** What the task requires **
Scan the entries line by line and return those with "lines".

Data for this task Start Marker

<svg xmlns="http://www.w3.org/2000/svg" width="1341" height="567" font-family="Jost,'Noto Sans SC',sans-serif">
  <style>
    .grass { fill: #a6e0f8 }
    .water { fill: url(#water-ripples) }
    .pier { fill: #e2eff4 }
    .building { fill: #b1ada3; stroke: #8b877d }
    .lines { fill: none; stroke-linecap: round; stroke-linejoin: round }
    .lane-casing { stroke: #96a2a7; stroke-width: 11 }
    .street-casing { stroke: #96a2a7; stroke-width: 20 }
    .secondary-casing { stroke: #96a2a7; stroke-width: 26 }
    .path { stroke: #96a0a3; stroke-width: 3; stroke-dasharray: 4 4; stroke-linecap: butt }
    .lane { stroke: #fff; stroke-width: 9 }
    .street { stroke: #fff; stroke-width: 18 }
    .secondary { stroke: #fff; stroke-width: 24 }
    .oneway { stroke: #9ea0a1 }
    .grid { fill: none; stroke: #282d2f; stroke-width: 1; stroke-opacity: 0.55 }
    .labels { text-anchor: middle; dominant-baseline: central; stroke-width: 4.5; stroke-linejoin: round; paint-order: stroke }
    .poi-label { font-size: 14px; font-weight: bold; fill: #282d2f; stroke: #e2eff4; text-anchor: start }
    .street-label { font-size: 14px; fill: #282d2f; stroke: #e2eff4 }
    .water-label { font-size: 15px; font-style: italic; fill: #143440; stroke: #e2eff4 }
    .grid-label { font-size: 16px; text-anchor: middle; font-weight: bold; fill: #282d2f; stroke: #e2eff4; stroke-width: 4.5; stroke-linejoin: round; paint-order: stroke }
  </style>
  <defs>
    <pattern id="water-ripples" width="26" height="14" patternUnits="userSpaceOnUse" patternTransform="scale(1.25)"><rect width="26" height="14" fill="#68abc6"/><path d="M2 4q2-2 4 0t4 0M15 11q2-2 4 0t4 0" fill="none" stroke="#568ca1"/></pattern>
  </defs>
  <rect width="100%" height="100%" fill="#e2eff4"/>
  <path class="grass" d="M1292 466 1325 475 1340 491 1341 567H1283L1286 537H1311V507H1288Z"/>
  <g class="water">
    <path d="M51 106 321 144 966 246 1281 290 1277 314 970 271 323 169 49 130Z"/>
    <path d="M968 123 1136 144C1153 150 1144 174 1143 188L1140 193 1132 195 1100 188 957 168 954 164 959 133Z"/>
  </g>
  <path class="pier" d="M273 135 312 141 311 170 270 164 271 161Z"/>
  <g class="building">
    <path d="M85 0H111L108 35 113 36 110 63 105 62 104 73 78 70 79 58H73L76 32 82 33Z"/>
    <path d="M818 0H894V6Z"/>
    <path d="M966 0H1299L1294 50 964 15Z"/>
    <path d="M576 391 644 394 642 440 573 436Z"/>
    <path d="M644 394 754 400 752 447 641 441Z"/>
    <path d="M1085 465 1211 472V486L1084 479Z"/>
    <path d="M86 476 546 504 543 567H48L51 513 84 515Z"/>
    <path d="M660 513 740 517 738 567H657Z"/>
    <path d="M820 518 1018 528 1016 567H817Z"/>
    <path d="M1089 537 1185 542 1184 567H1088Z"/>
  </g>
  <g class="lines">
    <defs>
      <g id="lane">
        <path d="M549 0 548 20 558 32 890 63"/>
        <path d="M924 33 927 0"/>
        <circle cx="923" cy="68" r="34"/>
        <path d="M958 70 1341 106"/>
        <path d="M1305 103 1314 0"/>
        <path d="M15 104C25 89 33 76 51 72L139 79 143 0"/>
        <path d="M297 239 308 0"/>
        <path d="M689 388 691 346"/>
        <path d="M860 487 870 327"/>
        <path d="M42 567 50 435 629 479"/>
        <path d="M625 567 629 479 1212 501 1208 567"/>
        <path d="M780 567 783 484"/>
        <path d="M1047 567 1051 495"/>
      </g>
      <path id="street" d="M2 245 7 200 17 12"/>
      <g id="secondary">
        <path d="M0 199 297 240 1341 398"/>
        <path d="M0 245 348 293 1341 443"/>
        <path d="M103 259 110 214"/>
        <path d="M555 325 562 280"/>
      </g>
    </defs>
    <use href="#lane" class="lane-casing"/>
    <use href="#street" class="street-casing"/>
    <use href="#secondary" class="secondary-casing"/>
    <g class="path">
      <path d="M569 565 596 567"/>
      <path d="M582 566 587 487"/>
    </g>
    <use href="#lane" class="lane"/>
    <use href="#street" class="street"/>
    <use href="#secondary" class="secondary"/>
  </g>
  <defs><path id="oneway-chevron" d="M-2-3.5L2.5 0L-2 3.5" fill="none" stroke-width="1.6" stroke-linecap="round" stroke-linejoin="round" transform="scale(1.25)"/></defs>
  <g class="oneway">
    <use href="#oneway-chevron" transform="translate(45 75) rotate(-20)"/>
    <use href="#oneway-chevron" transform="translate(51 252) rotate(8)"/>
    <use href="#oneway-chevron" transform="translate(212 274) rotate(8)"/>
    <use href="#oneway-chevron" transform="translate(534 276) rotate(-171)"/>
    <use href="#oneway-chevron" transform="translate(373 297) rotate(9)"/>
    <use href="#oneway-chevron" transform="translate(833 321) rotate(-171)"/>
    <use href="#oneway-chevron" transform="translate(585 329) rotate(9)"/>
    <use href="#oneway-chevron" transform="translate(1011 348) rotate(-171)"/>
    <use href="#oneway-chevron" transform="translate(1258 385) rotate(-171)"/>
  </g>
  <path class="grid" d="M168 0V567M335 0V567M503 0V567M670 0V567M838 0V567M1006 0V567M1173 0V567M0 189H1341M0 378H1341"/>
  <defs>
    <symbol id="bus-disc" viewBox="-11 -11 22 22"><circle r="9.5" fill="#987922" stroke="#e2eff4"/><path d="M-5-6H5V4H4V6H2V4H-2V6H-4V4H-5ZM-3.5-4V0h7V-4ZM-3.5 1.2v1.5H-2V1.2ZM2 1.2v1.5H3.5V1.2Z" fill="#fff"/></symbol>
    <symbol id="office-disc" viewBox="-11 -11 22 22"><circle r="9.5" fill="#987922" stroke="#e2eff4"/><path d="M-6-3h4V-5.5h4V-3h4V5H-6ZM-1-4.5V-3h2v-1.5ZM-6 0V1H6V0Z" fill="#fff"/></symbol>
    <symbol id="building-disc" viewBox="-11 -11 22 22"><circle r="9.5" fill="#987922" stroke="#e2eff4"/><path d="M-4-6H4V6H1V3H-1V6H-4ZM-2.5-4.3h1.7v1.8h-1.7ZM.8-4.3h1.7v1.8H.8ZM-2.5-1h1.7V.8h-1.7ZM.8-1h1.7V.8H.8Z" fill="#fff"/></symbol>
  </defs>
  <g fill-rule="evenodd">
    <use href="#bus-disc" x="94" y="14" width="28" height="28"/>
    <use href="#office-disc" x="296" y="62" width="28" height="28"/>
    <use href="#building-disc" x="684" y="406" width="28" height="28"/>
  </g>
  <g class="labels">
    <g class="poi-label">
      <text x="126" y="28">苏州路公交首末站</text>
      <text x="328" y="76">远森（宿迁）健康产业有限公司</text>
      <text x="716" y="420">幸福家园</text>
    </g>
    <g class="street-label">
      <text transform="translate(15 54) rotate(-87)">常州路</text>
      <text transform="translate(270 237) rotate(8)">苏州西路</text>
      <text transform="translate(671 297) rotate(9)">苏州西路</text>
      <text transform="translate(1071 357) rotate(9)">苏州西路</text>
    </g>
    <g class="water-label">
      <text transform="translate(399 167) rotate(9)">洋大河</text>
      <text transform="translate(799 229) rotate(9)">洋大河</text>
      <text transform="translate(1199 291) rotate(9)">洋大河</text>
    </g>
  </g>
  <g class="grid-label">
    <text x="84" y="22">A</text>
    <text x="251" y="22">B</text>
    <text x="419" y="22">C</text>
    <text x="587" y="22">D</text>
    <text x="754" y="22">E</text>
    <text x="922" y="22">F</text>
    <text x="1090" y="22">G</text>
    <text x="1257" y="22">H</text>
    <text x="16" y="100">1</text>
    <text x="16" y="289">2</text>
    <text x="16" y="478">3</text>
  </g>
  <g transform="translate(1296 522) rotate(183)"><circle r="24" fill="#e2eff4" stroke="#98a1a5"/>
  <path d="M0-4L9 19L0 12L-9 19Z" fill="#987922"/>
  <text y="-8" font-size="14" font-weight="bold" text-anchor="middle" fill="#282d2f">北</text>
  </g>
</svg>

Data for this task End Marker

** Problem solution **
    .lines { fill: none; stroke-linecap: round; stroke-linejoin: round }
  <g class="lines">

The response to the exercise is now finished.